Provided text:
· · · ·
If I revert to 0.20.2, the tests run cleanly.  

Paul


On Jan 18, 2010, at 9:57 AM, Jean-Daniel Cryans wrote:

> I think this is https://issues.apache.org/jira/browse/HBASE-2035 fixed
> in the upcoming 0.20.3. If you want to try it out, get the RC2 here
> http://people.apache.org/~jdcryans/hbase-0.20.3-candidate-2/
> 
> J-D
> 
> On Mon, Jan 18, 2010 at 3:29 AM, Gaurav Vashishth <va...@gmail.com> wrote:
>> 
>> Thanks a lot, your words have encouraged me that it is doable, will upgrade
>> the system and re run the test case.
>> 
>> Though, I have one more query
>> 
>> When I insert the records in HBase through Put command, I send the row id as
>> long value like "80760057" but when I run the HBase through Shell and scan
>> the table I always see the value in
>> \000\000\000\000\000\n\005+, this format. Also, I cann't get the value
>> through this row id despite of that column qualifier has the values.
· · · ·
Information given:
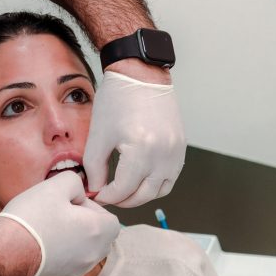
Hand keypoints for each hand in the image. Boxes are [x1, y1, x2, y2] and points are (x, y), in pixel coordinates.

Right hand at [0, 171, 119, 275]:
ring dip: (71, 238)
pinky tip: (39, 243)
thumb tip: (78, 192)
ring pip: (83, 250)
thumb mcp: (55, 185)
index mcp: (97, 232)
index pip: (111, 219)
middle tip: (58, 213)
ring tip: (47, 228)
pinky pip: (68, 262)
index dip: (92, 207)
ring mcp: (77, 271)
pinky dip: (60, 252)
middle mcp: (92, 255)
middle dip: (83, 223)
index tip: (71, 202)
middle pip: (99, 236)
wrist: (5, 253)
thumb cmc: (31, 219)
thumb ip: (75, 181)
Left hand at [83, 70, 185, 206]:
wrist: (140, 75)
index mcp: (141, 150)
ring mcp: (176, 151)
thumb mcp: (99, 135)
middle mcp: (163, 154)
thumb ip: (94, 167)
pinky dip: (156, 183)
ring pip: (161, 190)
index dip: (107, 196)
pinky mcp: (180, 147)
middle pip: (144, 194)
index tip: (96, 195)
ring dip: (142, 195)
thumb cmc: (117, 100)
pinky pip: (170, 176)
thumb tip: (96, 188)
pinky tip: (140, 179)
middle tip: (108, 197)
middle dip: (123, 200)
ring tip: (124, 191)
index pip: (124, 189)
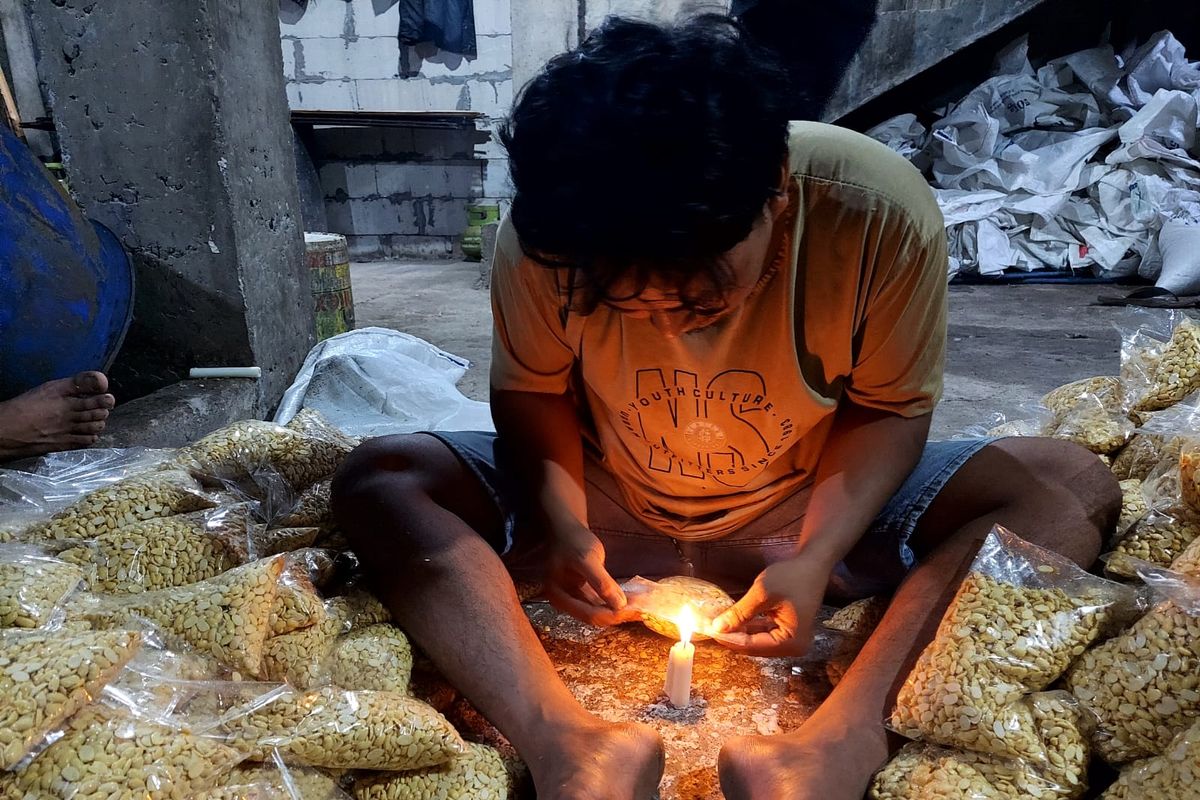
· · · ·
What the task asks: Write the next part of the HBase mailing-list thread above, picking up right after its last sentence.

Expected answer:
>> 
>> 
>> 
>> Ryan Rawson wrote:
>>> 
>>> Hey,
>>> 
>>> So there are 2 major problems here:
>>> - the setup is way off. There is no actual data duplication for
>>> example, you will put every write to 1 machine, which when it fails,
>>> so goes your data.
>>> - These machines don't have enough ram. They must have at least
>>> 1gb/core, ideally 2gb/core or more.  This means they should have 8 gb
>>> ram.  crucial.com
>>> 
>>> A better setup would be:
>>> - 1 "master" node, runs: hmaster, 1xzookeeper, namenode
>>> - 5 data/regionservers
>>> 
>>> The key here to performance is to spread your workload over more
>>> machines.  This is how clustered software works in a nutshell.  using
>>> only 1/3 of your machines for "regionservers" and 1/6th for data
>>> storage (datanode) is non-ideal.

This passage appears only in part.